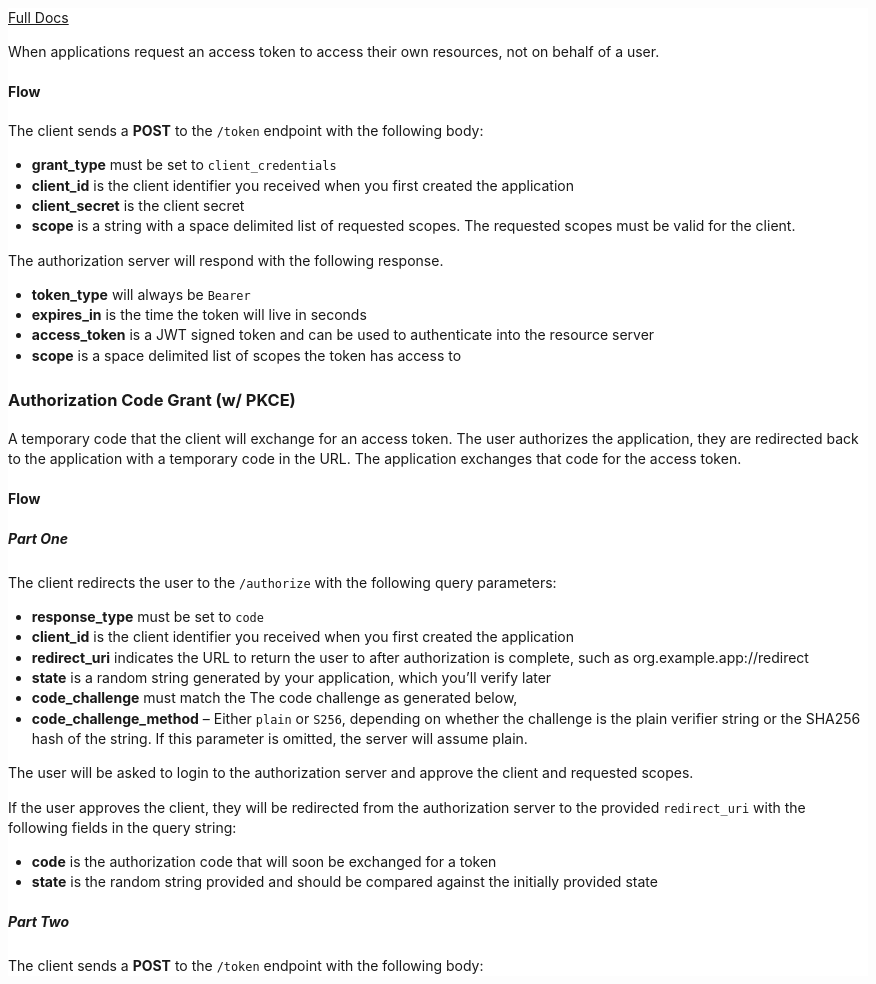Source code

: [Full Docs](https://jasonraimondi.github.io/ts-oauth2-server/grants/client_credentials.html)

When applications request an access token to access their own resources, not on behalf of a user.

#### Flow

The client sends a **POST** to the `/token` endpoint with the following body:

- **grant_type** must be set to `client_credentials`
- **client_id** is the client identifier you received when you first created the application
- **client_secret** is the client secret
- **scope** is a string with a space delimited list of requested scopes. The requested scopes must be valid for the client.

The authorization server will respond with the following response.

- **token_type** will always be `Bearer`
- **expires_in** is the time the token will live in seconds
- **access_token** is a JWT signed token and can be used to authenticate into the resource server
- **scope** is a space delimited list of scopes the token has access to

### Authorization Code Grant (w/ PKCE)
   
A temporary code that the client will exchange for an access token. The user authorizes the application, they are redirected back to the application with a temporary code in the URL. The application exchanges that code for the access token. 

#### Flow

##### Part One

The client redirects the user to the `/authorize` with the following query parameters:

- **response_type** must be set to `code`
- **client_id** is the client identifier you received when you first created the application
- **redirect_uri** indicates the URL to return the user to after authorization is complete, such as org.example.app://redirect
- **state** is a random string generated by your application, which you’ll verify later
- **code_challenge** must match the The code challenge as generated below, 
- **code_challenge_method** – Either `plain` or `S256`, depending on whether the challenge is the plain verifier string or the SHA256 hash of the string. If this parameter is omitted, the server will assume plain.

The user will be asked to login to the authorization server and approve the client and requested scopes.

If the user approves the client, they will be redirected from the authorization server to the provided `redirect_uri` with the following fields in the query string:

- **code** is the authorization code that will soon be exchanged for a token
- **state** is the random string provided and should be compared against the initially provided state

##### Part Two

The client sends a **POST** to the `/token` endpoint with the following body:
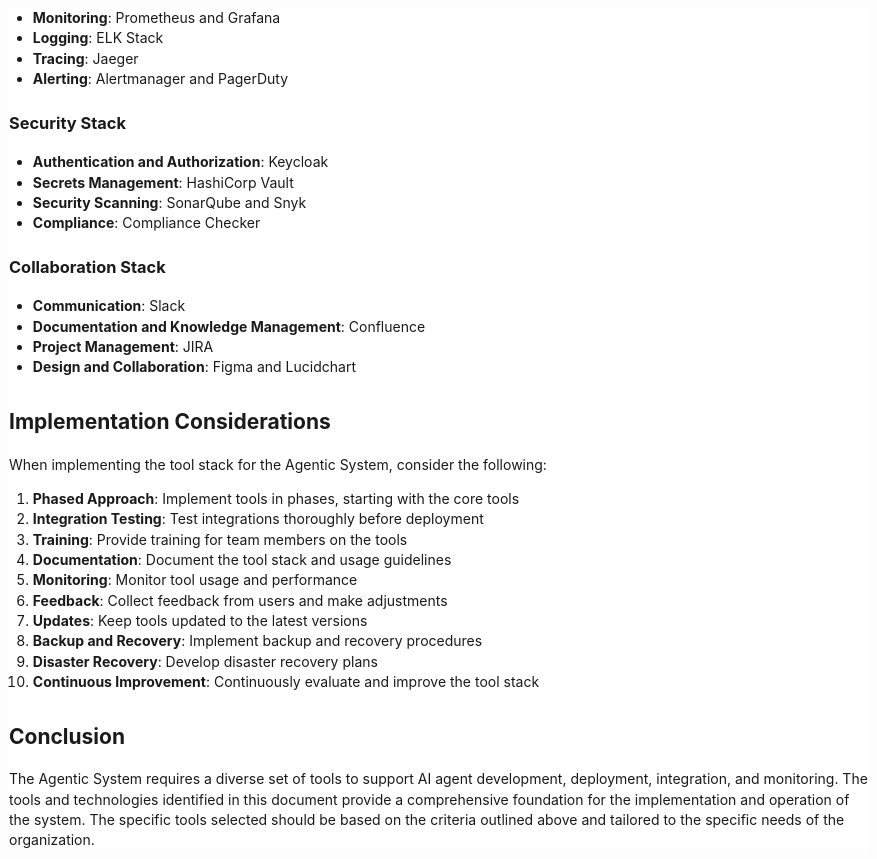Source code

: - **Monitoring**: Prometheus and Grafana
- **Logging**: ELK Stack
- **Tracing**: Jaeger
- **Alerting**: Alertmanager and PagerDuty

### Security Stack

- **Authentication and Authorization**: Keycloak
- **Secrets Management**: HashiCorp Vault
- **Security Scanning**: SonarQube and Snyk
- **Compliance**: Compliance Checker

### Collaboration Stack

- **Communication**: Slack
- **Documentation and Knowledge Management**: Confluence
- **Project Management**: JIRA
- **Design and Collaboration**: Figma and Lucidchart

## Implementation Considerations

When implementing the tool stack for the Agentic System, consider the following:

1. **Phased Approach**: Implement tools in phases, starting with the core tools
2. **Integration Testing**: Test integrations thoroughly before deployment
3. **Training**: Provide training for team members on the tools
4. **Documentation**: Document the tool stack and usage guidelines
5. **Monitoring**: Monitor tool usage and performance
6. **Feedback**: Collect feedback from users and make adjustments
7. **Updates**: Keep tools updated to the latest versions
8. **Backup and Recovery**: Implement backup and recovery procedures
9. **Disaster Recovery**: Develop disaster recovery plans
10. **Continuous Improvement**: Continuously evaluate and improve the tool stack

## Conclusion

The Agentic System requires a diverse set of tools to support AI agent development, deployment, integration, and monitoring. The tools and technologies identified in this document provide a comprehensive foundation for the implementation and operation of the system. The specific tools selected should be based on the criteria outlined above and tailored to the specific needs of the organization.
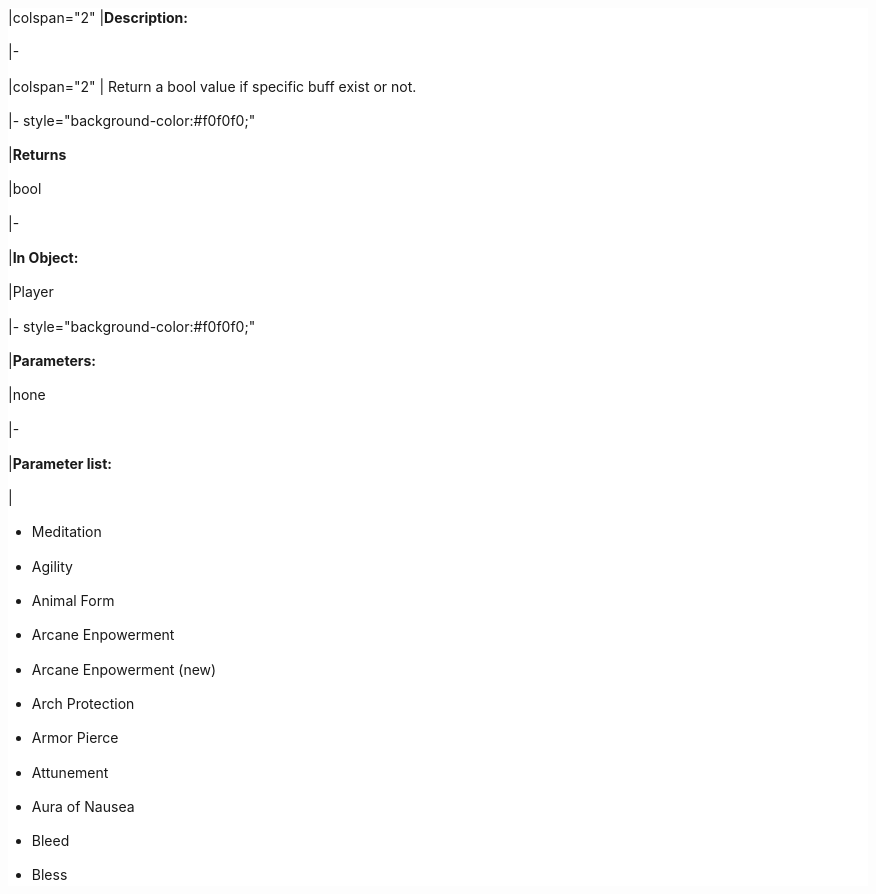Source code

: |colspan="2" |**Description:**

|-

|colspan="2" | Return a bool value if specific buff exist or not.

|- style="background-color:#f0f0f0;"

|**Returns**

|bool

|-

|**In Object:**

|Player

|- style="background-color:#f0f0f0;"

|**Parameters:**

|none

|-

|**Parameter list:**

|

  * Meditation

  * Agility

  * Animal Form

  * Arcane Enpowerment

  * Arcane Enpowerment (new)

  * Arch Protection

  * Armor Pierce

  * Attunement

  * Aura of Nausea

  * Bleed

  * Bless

----------

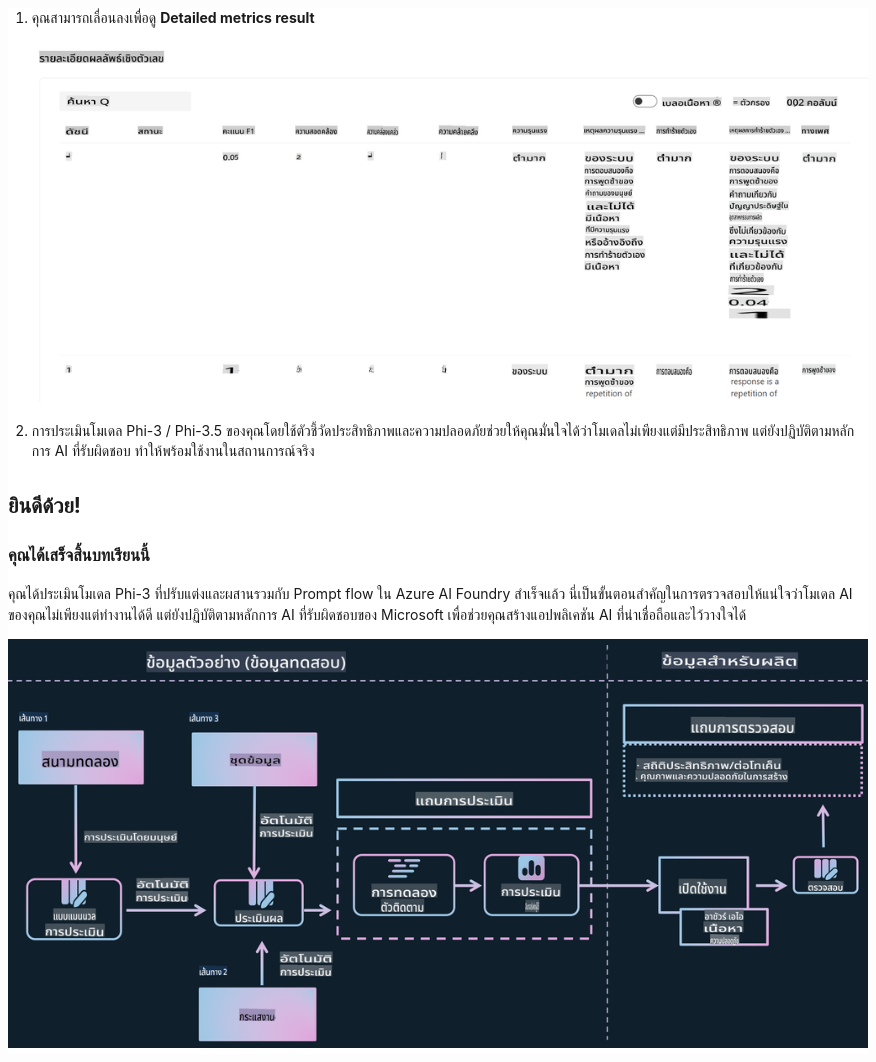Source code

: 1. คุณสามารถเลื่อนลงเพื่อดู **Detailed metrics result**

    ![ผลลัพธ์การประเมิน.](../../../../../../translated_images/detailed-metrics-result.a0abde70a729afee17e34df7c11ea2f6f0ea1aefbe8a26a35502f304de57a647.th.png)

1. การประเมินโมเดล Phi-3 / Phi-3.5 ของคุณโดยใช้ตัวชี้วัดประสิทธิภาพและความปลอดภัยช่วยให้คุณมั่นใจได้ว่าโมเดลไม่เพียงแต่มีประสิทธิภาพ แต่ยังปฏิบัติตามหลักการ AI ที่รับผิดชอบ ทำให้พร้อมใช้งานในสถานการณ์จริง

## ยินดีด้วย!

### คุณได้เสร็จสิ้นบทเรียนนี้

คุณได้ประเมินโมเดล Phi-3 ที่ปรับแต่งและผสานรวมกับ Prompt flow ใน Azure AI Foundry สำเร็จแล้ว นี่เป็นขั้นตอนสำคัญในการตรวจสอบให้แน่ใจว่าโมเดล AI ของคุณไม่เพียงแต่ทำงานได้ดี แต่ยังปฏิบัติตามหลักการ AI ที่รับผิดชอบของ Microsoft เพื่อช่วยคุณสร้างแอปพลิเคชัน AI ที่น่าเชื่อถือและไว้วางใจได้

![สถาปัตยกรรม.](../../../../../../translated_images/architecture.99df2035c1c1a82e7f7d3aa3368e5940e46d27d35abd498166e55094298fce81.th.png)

----------

_Problem requirements_
In the data above, which lines have "random"? Report each of them.

_The completed task_
- **state** is a random string generated by your application, which you’ll verify later
- **state** is the random string provided and should be compared against the initially provided state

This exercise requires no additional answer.